It's nice to know
there are still a few of us Old Centaurs around.
I was there up
until the end of 1946, so most of my sojourn there was during the war years.
I am going to try and [send] you some stories that were printed in the Derby
Telegraph Bygones insert. I'm afraid the quality is not all that great as I
have had them for year or two now, also as the pages are rather large I can
only scan part of the page at a time and at the wrong angle too, so I hope
you can make out what they are all about. It will also result in me having
to send you two or three e-mails as I haven't yet fathomed out how to scan
in more than one copy to the mail at a time
If you do manage
to make out the print you will see a reference to one of the teachers as
"Squeak" Weston. He was at one time my form master and the bane of my life,
but I was fated to meet him again long after I left school. It turned out
that he and his wife were great friends of an old lady that my wife and I
rented rooms from when we married in 1953. "Squeak" and his wife had
originally retired to Bexhill-on-Sea, but apparently they weren’t happy
there so they returned to Darley Abbey. Until they could get their
accommodation sorted out they stayed in the same house as us, and he was as
big a paragon with his wife as he was with us reprobates he had to teach.
Anyway Mike I
will now attempt to scan the rest of the pages, if you have problems I could
post the cuttings via snail mail.
Success:
CLICK here to read Cyril's submission about Patrick
Morley from the
DET.
More about Squeak Weston
April 30, 2005: So you finally
managed to run a picture of Squeak to earth!! My wife also recognised him as
she saw more of him when he was staying in the same house as us, because at
that time I was in the R.A.F. and only got home at week-ends. I
think that Squeak retired soon after I left at the end of 1946. He was still
teaching when we had a school photo that could have been taken around 1946.

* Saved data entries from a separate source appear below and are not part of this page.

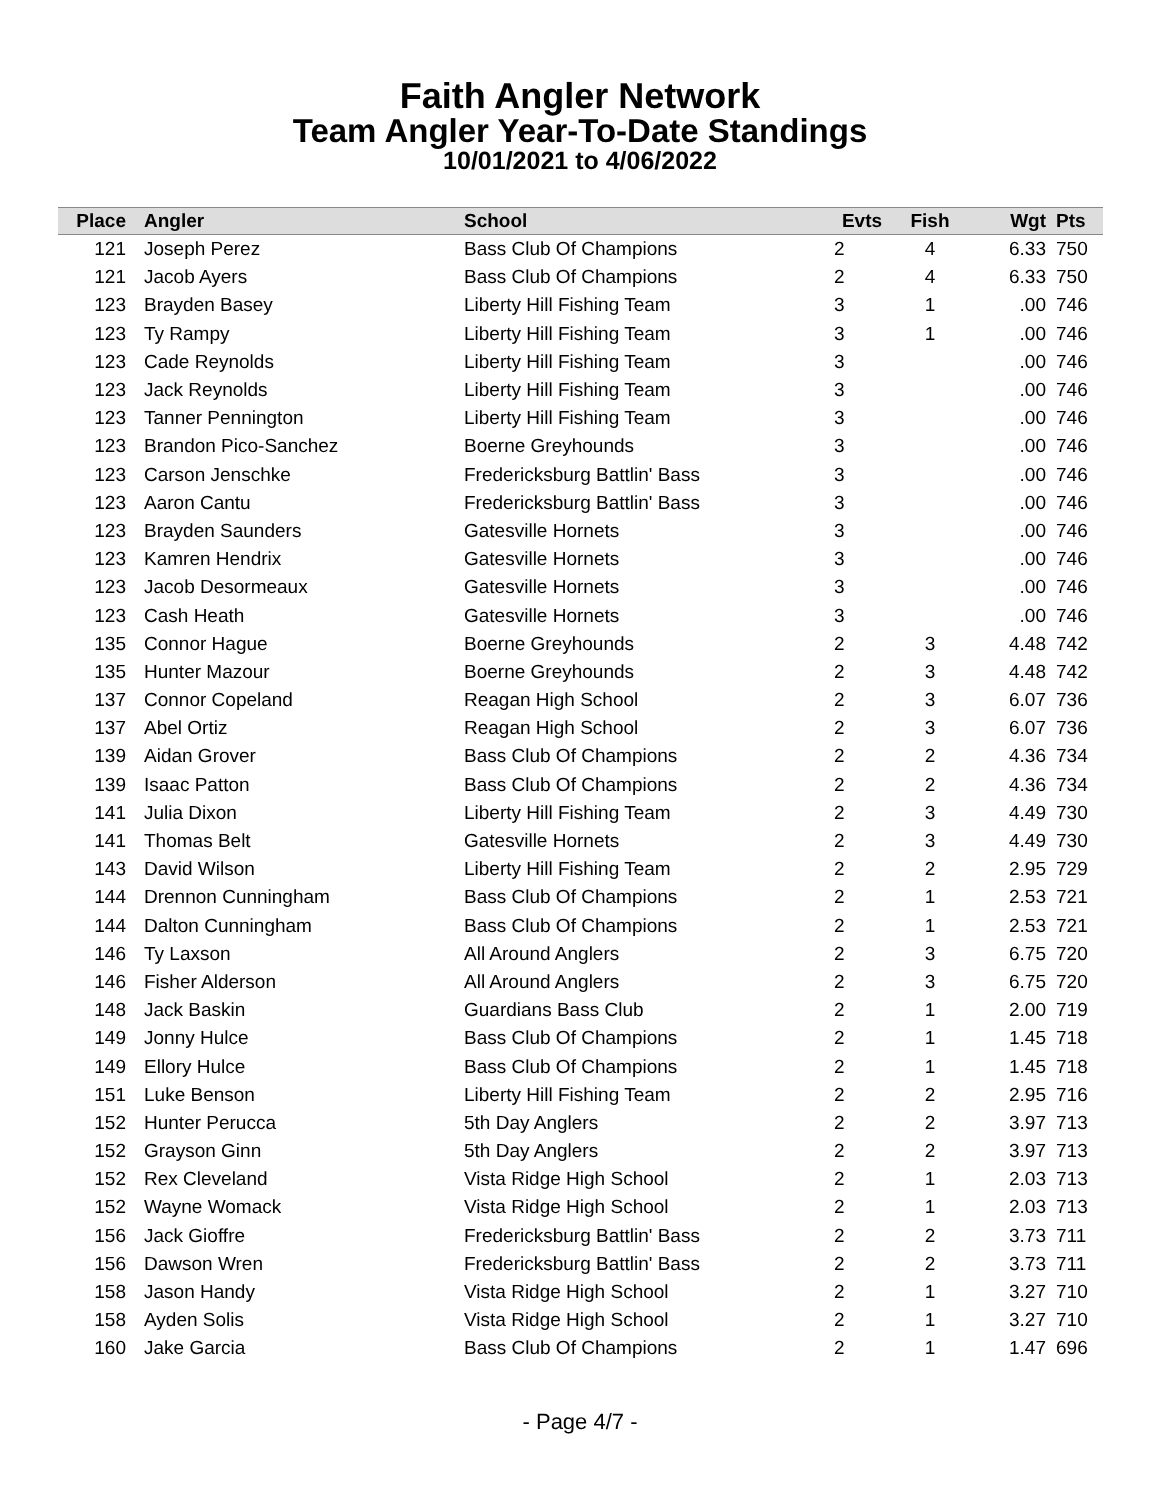Faith Angler Network
Team Angler Year-To-Date Standings
10/01/2021 to 4/06/2022
| Place | Angler | School | Evts | Fish | Wgt | Pts |
| --- | --- | --- | --- | --- | --- | --- |
| 121 | Joseph Perez | Bass Club Of Champions | 2 | 4 | 6.33 | 750 |
| 121 | Jacob Ayers | Bass Club Of Champions | 2 | 4 | 6.33 | 750 |
| 123 | Brayden Basey | Liberty Hill Fishing Team | 3 | 1 | .00 | 746 |
| 123 | Ty Rampy | Liberty Hill Fishing Team | 3 | 1 | .00 | 746 |
| 123 | Cade Reynolds | Liberty Hill Fishing Team | 3 | | .00 | 746 |
| 123 | Jack Reynolds | Liberty Hill Fishing Team | 3 | | .00 | 746 |
| 123 | Tanner Pennington | Liberty Hill Fishing Team | 3 | | .00 | 746 |
| 123 | Brandon Pico-Sanchez | Boerne Greyhounds | 3 | | .00 | 746 |
| 123 | Carson Jenschke | Fredericksburg Battlin' Bass | 3 | | .00 | 746 |
| 123 | Aaron Cantu | Fredericksburg Battlin' Bass | 3 | | .00 | 746 |
| 123 | Brayden Saunders | Gatesville Hornets | 3 | | .00 | 746 |
| 123 | Kamren Hendrix | Gatesville Hornets | 3 | | .00 | 746 |
| 123 | Jacob Desormeaux | Gatesville Hornets | 3 | | .00 | 746 |
| 123 | Cash Heath | Gatesville Hornets | 3 | | .00 | 746 |
| 135 | Connor Hague | Boerne Greyhounds | 2 | 3 | 4.48 | 742 |
| 135 | Hunter Mazour | Boerne Greyhounds | 2 | 3 | 4.48 | 742 |
| 137 | Connor Copeland | Reagan High School | 2 | 3 | 6.07 | 736 |
| 137 | Abel Ortiz | Reagan High School | 2 | 3 | 6.07 | 736 |
| 139 | Aidan Grover | Bass Club Of Champions | 2 | 2 | 4.36 | 734 |
| 139 | Isaac Patton | Bass Club Of Champions | 2 | 2 | 4.36 | 734 |
| 141 | Julia Dixon | Liberty Hill Fishing Team | 2 | 3 | 4.49 | 730 |
| 141 | Thomas Belt | Gatesville Hornets | 2 | 3 | 4.49 | 730 |
| 143 | David Wilson | Liberty Hill Fishing Team | 2 | 2 | 2.95 | 729 |
| 144 | Drennon Cunningham | Bass Club Of Champions | 2 | 1 | 2.53 | 721 |
| 144 | Dalton Cunningham | Bass Club Of Champions | 2 | 1 | 2.53 | 721 |
| 146 | Ty Laxson | All Around Anglers | 2 | 3 | 6.75 | 720 |
| 146 | Fisher Alderson | All Around Anglers | 2 | 3 | 6.75 | 720 |
| 148 | Jack Baskin | Guardians Bass Club | 2 | 1 | 2.00 | 719 |
| 149 | Jonny Hulce | Bass Club Of Champions | 2 | 1 | 1.45 | 718 |
| 149 | Ellory Hulce | Bass Club Of Champions | 2 | 1 | 1.45 | 718 |
| 151 | Luke Benson | Liberty Hill Fishing Team | 2 | 2 | 2.95 | 716 |
| 152 | Hunter Perucca | 5th Day Anglers | 2 | 2 | 3.97 | 713 |
| 152 | Grayson Ginn | 5th Day Anglers | 2 | 2 | 3.97 | 713 |
| 152 | Rex Cleveland | Vista Ridge High School | 2 | 1 | 2.03 | 713 |
| 152 | Wayne Womack | Vista Ridge High School | 2 | 1 | 2.03 | 713 |
| 156 | Jack Gioffre | Fredericksburg Battlin' Bass | 2 | 2 | 3.73 | 711 |
| 156 | Dawson Wren | Fredericksburg Battlin' Bass | 2 | 2 | 3.73 | 711 |
| 158 | Jason Handy | Vista Ridge High School | 2 | 1 | 3.27 | 710 |
| 158 | Ayden Solis | Vista Ridge High School | 2 | 1 | 3.27 | 710 |
| 160 | Jake Garcia | Bass Club Of Champions | 2 | 1 | 1.47 | 696 |
- Page 4/7 -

I know he retired and went to live at Bexhill-on-Sea before returning to
live in Darley Abbey around late 1953 to early `54.
One of the
teachers that comes to mind was a Miss (Maggie) Reynolds, a fiery Scot. She
taught Geography and French. I don't think she was with us for long. If she
thought you weren’t paying attention she would hurl anything that came to
hand at the offender, be it a stick of chalk to a soccer boot and tough luck
on the guy behind if the offender spotted it and ducked!!
There was
another woman teacher who took us for Physics at Abbey Street but whose name
escapes me now. In one of her lessons a chap, whose name I think was Jackie
Herbert, had left his place at the bench to query something from someone
further along the bench. In the meantime, this teacher was leaning over in
the place that he had vacated checking the experiment with his neighbour,
when he came back to his place all he saw was a rear end sticking out
to which he gave a smart whack and said "Hey that's my place". I don't know
who got the biggest shock the teacher or Jackie, who I think wished that the
earth would open up and swallow him!
Thoughts on the 1948 Staff photo, etc.
April 24th, 2005:
Cyril confirms Neville Foster’s belief that the master left of
Topliss in the 1948 staff photo is ‘Yitna’ Bennett, the woodwork master from
Abbey Street. “One thing I remember about
‘Yitna’ Bennett was that he was always trying to sell us Cox's Orange Pippin
apples off his trees, which as I recall always looked suspiciously like
windfalls.
Another master I
don't see in the 1948 photo is (Jasper) Jarvis, our P.T. master. One of his
P.T. ideas in the winter was to send us all off for a run out of the rear
entrance to the park and round Darley village whilst he would be found on
our return sitting in the nice warm staff room!
At the end of 1946
we held the school concert in the Co-op hall which was situated somewhere
behind Northcliffe House, and one of the turns was a song that parodied all
the masters at that time, unfortunately the only part of it I can recall is
the chorus. The song was sung to the tune of "My Darling Clementine", the
words of the chorus as follows:-
Up at Darley, up
at Darley, many funny folk they be,
They get thinner,
Every dinner,
But they make it up at tea.
I know one verse
was about the school secretary at the time but I can only recall the start
of the verse and that was:-
Ernie Tapman,
Boss`s batman,
Was a-scratching for a flea.....
Maybe some of my
old contemporaries may recall the rest? (We
now have the full song. Click here.)
One of my first
introductions to the Central School was being conned by Ernie Tapman on my
first day walking down that long drive to the school, and Ernie stopped
to talk to me and got me to carry his portable typewriter for him, which in
those days wasn’t the light-weight jobs we had in later years. Probably that
is why I can recall his name so readily.
Some of the
members of 5T were, Trevor Stone whose father ran his own transport business
and lived in Cobden Street; Archie Wagstaff, who also came to work at
Burrows & Sturgess where I served my apprenticeship; Dickie Holderness, a
chap whose surname was Rogers and his father had a pharmacy that I think was
somewhere in the Normanton area. Rogers’ pal was a lad called Willets.